Copy out each line below containing "dessen".

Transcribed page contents
*** Block opens ***
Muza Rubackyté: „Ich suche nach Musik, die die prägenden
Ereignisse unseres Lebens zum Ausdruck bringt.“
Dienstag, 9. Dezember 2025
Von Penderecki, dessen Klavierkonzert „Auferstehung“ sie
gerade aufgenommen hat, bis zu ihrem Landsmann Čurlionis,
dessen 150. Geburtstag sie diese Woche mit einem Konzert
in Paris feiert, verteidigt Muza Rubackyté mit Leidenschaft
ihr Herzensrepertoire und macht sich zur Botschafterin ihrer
*** Block closes ***
> _Reply to the task_
Von Penderecki, dessen Klavierkonzert „Auferstehung“ sie
dessen 150. Geburtstag sie diese Woche mit einem Konzert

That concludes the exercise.